Most of the flowers she bought this year are annuals so they will not come back next year. The husband of the wife-and-husband team who own the resort thought it would be a good idea to put in something that would come back next year. So near the first parking site I rocked in an area for some perennials and Marilyn picked out some pretty ones she liked. They were put in a little late this year but they are growing well, so next year they should be showier.
In the back of the resort I found an old fashioned well pump. I thought it looked pretty cool and asked if we could put it in the resort. It turns out this pump has sentimental value to the owners, so they were very happy to have it displayed. It sits on a wooden stand which I suggested we turn into a planter, but they wanted to see it decorated like a well. So I painted the pump, painted the stand blue (which was as close to water as I could get with the supplies available), built a short rock wall around the stand and tucked in a few little plants. It's not quite what I wanted, but it's so much better than having the pump hide behind the shed!
There is a husband and wife team (Fai and Nancy) who work here every year; they are good friends with the owners and have worked side-by-side with them to create the resort. A few years ago the owners decided to create something special on a big patch of grass and call it Fai Park, in honor of all sweat and labor that Fai has put into the resort. They had plans drawn up and a nice hydrangea tree planted, but nothing else happened for several years. This year they asked me what I thought. I came up with a different design and they let me create it. 
I planted long row of roses to separate the park from nearby parking sites. On the other side of the park I planted peonies and hydrangeas, spaced apart so the big mowers can get around them. One corner will hold an arch (when they get or build one) with climbing flowers. Last year someone planted spreading ground cover and tall flowers under the hydrangea tree, so I worked around those, planting bright sections of red, purple, white, yellow and orange. Across from where the arch will stand I wanted to do something for the birds. We cannot put up bird feeders because they attract destructive squirrels. So I suggested a birdhouse area, planted with sedum. One one side of the birdhouse we put in a birdbath, and on the other side I built a Fairy house.

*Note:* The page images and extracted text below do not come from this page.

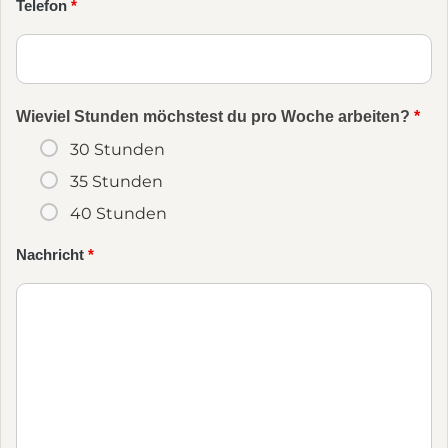
Telefon
*
Wieviel Stunden möchstest du pro Woche arbeiten?
*
30 Stunden
35 Stunden
40 Stunden
Nachricht
*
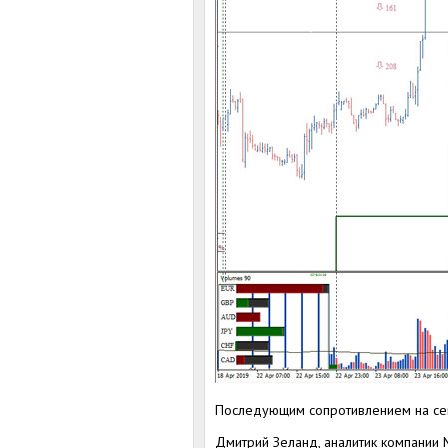
Последующим сопротивлением на сег
Дмитрий Зеланд, аналитик компании 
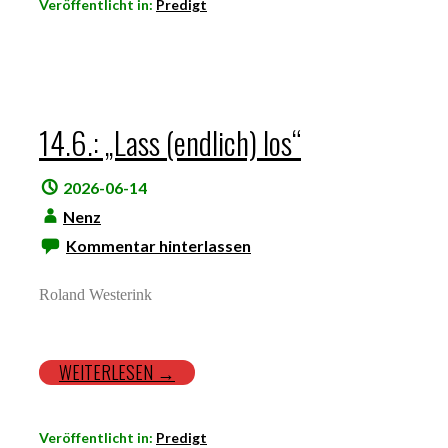
Veröffentlicht in:
Predigt
14.6.: „Lass (endlich) los“
2026-06-14
Nenz
Kommentar hinterlassen
Roland Westerink
WEITERLESEN →
Veröffentlicht in:
Predigt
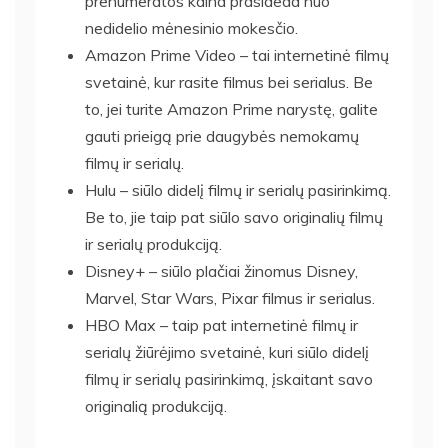
prenumeratos kaina prasideda nuo
nedidelio mėnesinio mokesčio.
Amazon Prime Video – tai internetinė filmų
svetainė, kur rasite filmus bei serialus. Be
to, jei turite Amazon Prime narystę, galite
gauti prieigą prie daugybės nemokamų
filmų ir serialų.
Hulu – siūlo didelį filmų ir serialų pasirinkimą.
Be to, jie taip pat siūlo savo originalių filmų
ir serialų produkciją.
Disney+ – siūlo plačiai žinomus Disney,
Marvel, Star Wars, Pixar filmus ir serialus.
HBO Max – taip pat internetinė filmų ir
serialų žiūrėjimo svetainė, kuri siūlo didelį
filmų ir serialų pasirinkimą, įskaitant savo
originalią produkciją.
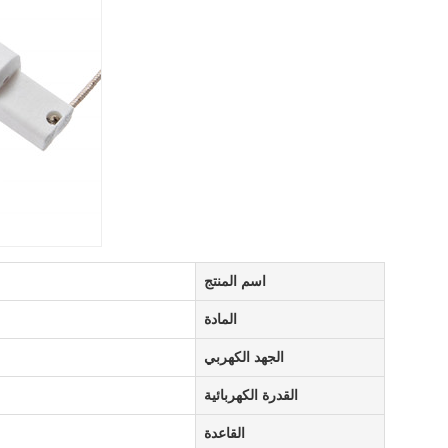
اسم المنتج
المادة
الجهد الكهربي
القدرة الكهربائية
القاعدة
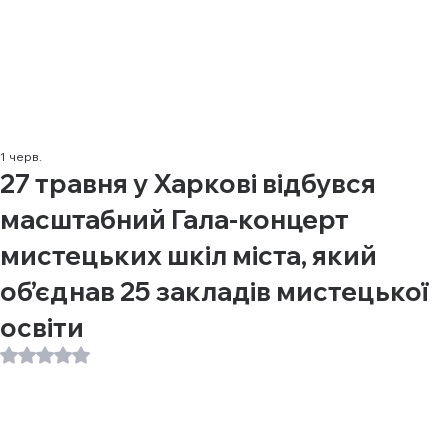
1 черв.
27 травня у Харкові відбувся
масштабний Гала-концерт
мистецьких шкіл міста, який
об’єднав 25 закладів мистецької
освіти
Оцінка: NaN з 5 зірок.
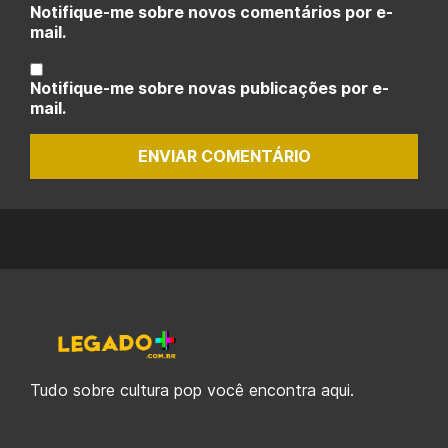
Notifique-me sobre novos comentários por e-
mail.
Notifique-me sobre novas publicações por e-
mail.
ENVIAR COMENTÁRIO
Tudo sobre cultura pop você encontra aqui.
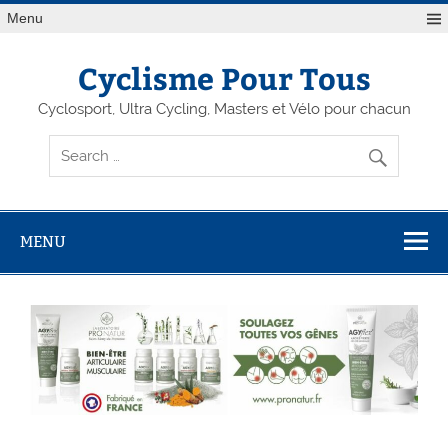
Menu
Cyclisme Pour Tous
Cyclosport, Ultra Cycling, Masters et Vélo pour chacun
MENU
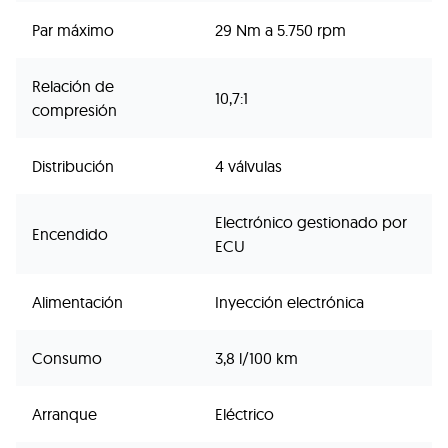
Par máximo
29 Nm a 5.750 rpm
Relación de
10,7:1
compresión
Distribución
4 válvulas
Electrónico gestionado por
Encendido
ECU
Alimentación
Inyección electrónica
Consumo
3,8 l/100 km
Arranque
Eléctrico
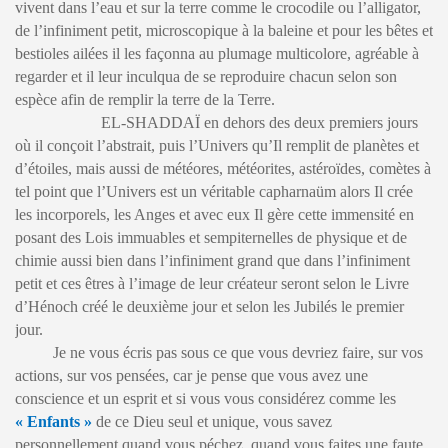
vivent dans l’eau et sur la terre comme le crocodile ou l’alligator,
de l’infiniment petit, microscopique à la baleine et pour les bêtes et
bestioles ailées il les façonna au plumage multicolore, agréable à
regarder et il leur inculqua de se reproduire chacun selon son
espèce afin de remplir la terre de la Terre.
EL-SHADDAÏ en dehors des deux premiers jours
où il conçoit l’abstrait, puis l’Univers qu’Il remplit de planètes et
d’étoiles, mais aussi de météores, météorites, astéroïdes, comètes à
tel point que l’Univers est un véritable capharnaüm alors Il crée
les incorporels, les Anges et avec eux Il gère cette immensité en
posant des Lois immuables et sempiternelles de physique et de
chimie aussi bien dans l’infiniment grand que dans l’infiniment
petit et ces êtres à l’image de leur créateur seront selon le Livre
d’Hénoch créé le deuxième jour et selon les Jubilés le premier
jour.
Je ne vous écris pas sous ce que vous devriez faire, sur vos
actions, sur vos pensées, car je pense que vous avez une
conscience et un esprit et si vous vous considérez comme les
« Enfants »
de ce Dieu seul et unique, vous savez
personnellement quand vous péchez, quand vous faites une faute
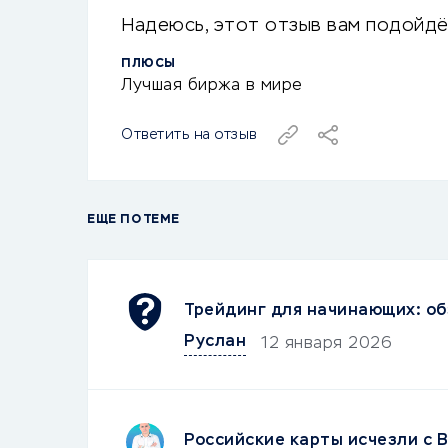
Надеюсь, этот отзыв вам подойдё
ПЛЮСЫ
Лучшая биржа в мире
Ответить на отзыв
ЕЩЕ ПО ТЕМЕ
Трейдинг для начинающих: об
Руслан
12 января 2026
Российские карты исчезли с B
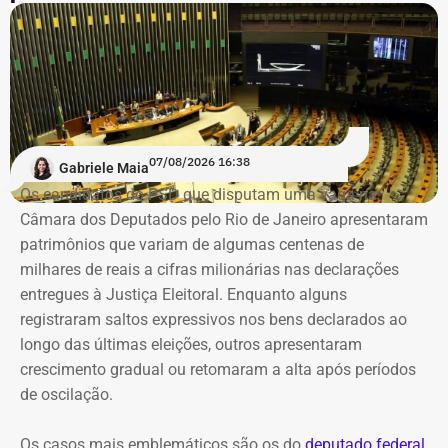
O presidente do Crea-RJ também destacou a atuação da
PD7 Tech na articulação da parceria.
“Ela é uma grande parceira para o desenvolvimento
tecnológico do nosso conselho e de todo o nosso setor —
engenharias, agronomia e geociências”, destacou.
07/08/2026 16:38
Gabriele Maia
Os candidatos do PSD que disputam uma vaga na
O acordo foi aprovado pelo diretor da NVIDIA na América
Câmara dos Deputados pelo Rio de Janeiro apresentaram
Latina, Márcio Aguiar. A colaboração tecnológica não terá
patrimônios que variam de algumas centenas de
custos para o CREA-RJ, que passará a receber consultoria
milhares de reais a cifras milionárias nas declarações
direta da empresa.
entregues à Justiça Eleitoral. Enquanto alguns
registraram saltos expressivos nos bens declarados ao
Entre as áreas previstas na parceria estão pesquisa
longo das últimas eleições, outros apresentaram
aplicada em Inteligência Artificial e IA Generativa,
crescimento gradual ou retomaram a alta após períodos
sistemas de apoio à decisão técnica, visão
de oscilação.
computacional e processamento de dados de sensores,
imagens, drones, projetos e sistemas operacionais.
Os casos mais emblemáticos são os do
deputado federal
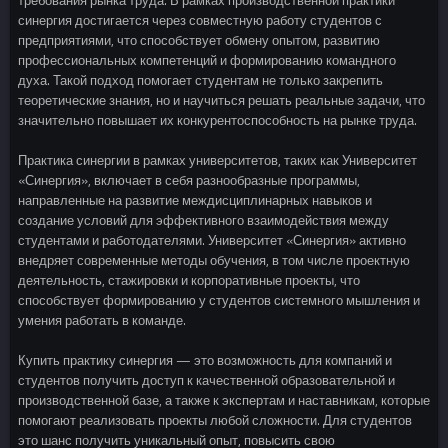
требования рынка труда. В рамках производственной практики
синергия достигается через совместную работу студентов с
предприятиями, что способствует обмену опытом, развитию
профессиональных компетенций и формированию командного
духа. Такой подход помогает студентам не только закрепить
теоретические знания, но и научиться решать реальные задачи, что
значительно повышает их конкурентоспособность на рынке труда.
Практика синергии в рамках университетов, таких как Университет
«Синергия», включает в себя разнообразные программы,
направленные на развитие междисциплинарных навыков и
создание условий для эффективного взаимодействия между
студентами и работодателями. Университет «Синергия» активно
внедряет современные методы обучения, в том числе проектную
деятельность, стажировки и корпоративные проекты, что
способствует формированию у студентов системного мышления и
умения работать в команде.
Купить практику синергия — это возможность для компаний и
студентов получить доступ к качественной образовательной и
производственной базе, а также к экспертам и наставникам, которые
помогают реализовать проекты любой сложности. Для студентов
это шанс получить уникальный опыт, повысить свою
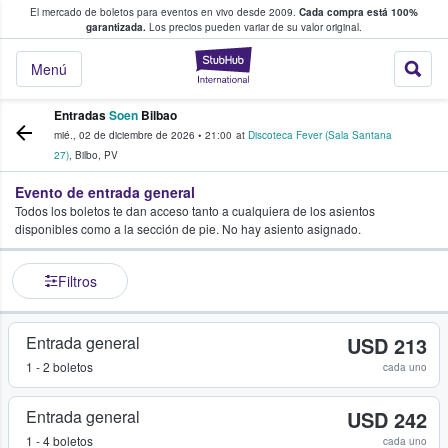
El mercado de boletos para eventos en vivo desde 2009.
Cada compra está 100%
 los fans compran y venden boletos
garantizada.
Los precios pueden variar de su valor original.
StubHub: donde l
Menú
Entradas
Soen
Bilbao
mié., 02 de diciembre de 2026
•
21:00
at
Discoteca Fever (Sala Santana
27)
,
Bilbo
,
PV
Evento de entrada general
Todos los boletos te dan acceso tanto a cualquiera de los asientos
disponibles como a la sección de pie. No hay asiento asignado.
Filtros
Entrada general
USD 213
1 - 2 boletos
cada uno
Entrada general
USD 242
1 - 4 boletos
cada uno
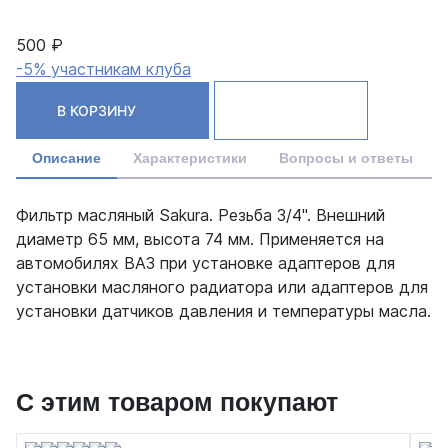
500 ₽
-5% участникам клуба
В КОРЗИНУ
Описание
Характеристики
Вопросы и ответы
Фильтр масляный Sakura. Резьба 3/4". Внешний
диаметр 65 мм, высота 74 мм. Применяется на
автомобилях ВАЗ при установке адаптеров для
установки масляного радиатора или адаптеров для
установки датчиков давления и температуры масла.
С этим товаром покупают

The birdbath has a little gnome resting under it. I created some rock toadstools to match the birdbath and a little white granite path that goes across the mulch to the other side...
in case he wants to visit the Fairy house! Fai found an old stump for me to use for this. I stripped the bark and thought the wood was so pretty that I didn't want it to weather into grey, so I put a sealant on it. Then I created a little wooden door with a faux-pearl doorknob and a threshold of smooth grey granite. I picked enough white granite chips out of the road to fill in around the door and create paths to the the birdbath and to the outdoor patio, where a fairy rests on her gazing globe. A planter on top of the stump holds a big basket.
Most of this is perennial, which makes Jim happy; just the flowers on the fairy house and under the hydrangea tree will need to be replaced next year. Several people, guests and staff, say this is the best that the Resort has ever looked!